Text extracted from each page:

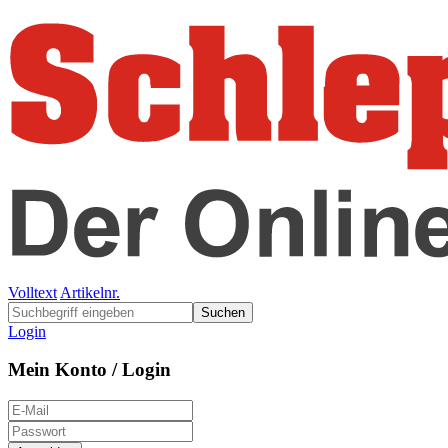
Volltext
Artikelnr.
Suchen
Login
Mein Konto / Login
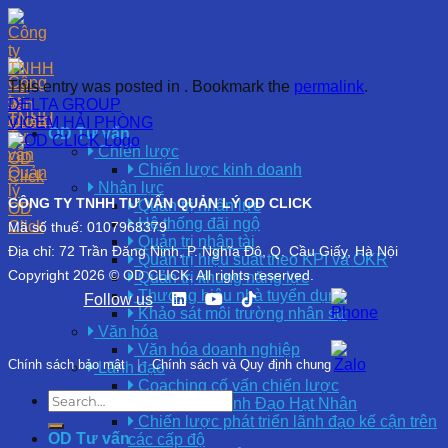
Skip
to
content
This entry was posted in . Bookmark the
permalink
.
DELTA GROUP
VICEM HẢI PHÒNG
OD Tư vấn
Chiến lược
Chiến lược kinh doanh
Nhân lực
CÔNG TY TNHH TƯ VẤN QUẢN LÝ OD CLICK
Quản trị nhân lực
Hệ thống đãi ngộ
Mã số thuế: 0107968379
Quản trị nhân tài
Địa chỉ: 72 Trần Đăng Ninh, P. Nghĩa Đô, Q. Cầu Giấy, Hà Nội
Quản trị hiệu suất theo KPI và OKR
Copyright 2026 © OD CLICK. All rights reserved.
Quản trị khung năng lực
Thương hiệu nhà tuyển dụng
Follow us
Khảo sát môi trường nhân sự
Văn hóa
Văn hóa doanh nghiệp
Chính sách bảo mật
|
Chính sách và Quy định chung
Lãnh đạo
Coaching cố vấn chiến lược
Phát Triển Lãnh Đạo Hạt Nhân
Chiến lược phát triển lãnh đạo kế cận trên
OD Tư vấn
các cấp độ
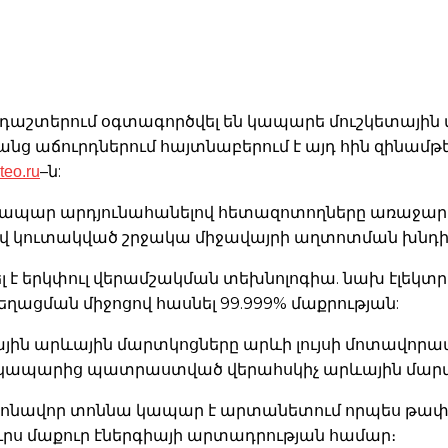
շտերում օգտագործվել են կապարե մուշկետային 
անց աճուրդներում հայտնաբերում է այդ հին զինամթ
teo.ru
–ն:
պար արդյունահանելով հետազոտողները առաջարկել
լով կուտակված շրջակա միջավայրի աղտոտման խնդի
ել է երկփուլ վերամշակման տեխնոլոգիա. նախ էլեկ
ղացման միջոցով հասնել 99.999% մաքրության:
արևային մարտկոցները արևի լույսի մոտավորապես 
 կապարից պատրաստված վերահսկիչ արևային մարտ
լիոնավոր տոննա կապար է արտանետում որպես թափոն
ուրս մաքուր էներգիայի արտադրության համար։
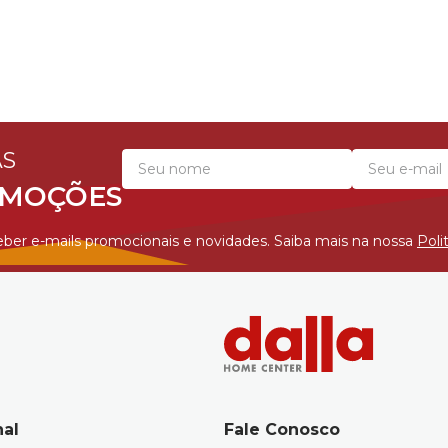
AS
OMOÇÕES
ber e-mails promocionais e novidades. Saiba mais na nossa
Poli
nal
Fale Conosco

= Your task =
Duplicate the listing above line for line, from its very beginning through the line containing "Mein Konto / Login", including that line. Leave the pictures out of your copy.

= Exercise solution =
Volltext
Artikelnr.
Suchen
Login
Mein Konto / Login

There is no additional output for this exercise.